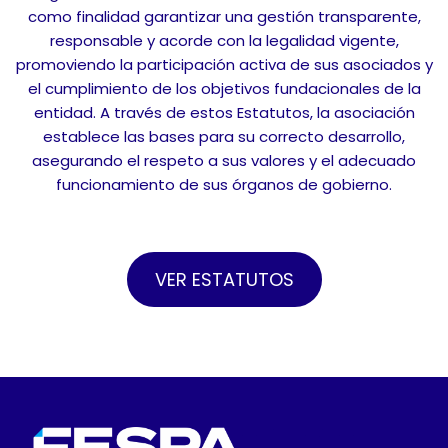
como finalidad garantizar una gestión transparente,
responsable y acorde con la legalidad vigente,
promoviendo la participación activa de sus asociados y
el cumplimiento de los objetivos fundacionales de la
entidad. A través de estos Estatutos, la asociación
establece las bases para su correcto desarrollo,
asegurando el respeto a sus valores y el adecuado
funcionamiento de sus órganos de gobierno.
VER ESTATUTOS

· · · ·

TO DO :: Copy the text of the records above word for word, with the pictures left out.

FINAL ANSWER ::
como finalidad garantizar una gestión transparente,
responsable y acorde con la legalidad vigente,
promoviendo la participación activa de sus asociados y
el cumplimiento de los objetivos fundacionales de la
entidad. A través de estos Estatutos, la asociación
establece las bases para su correcto desarrollo,
asegurando el respeto a sus valores y el adecuado
funcionamiento de sus órganos de gobierno.
VER ESTATUTOS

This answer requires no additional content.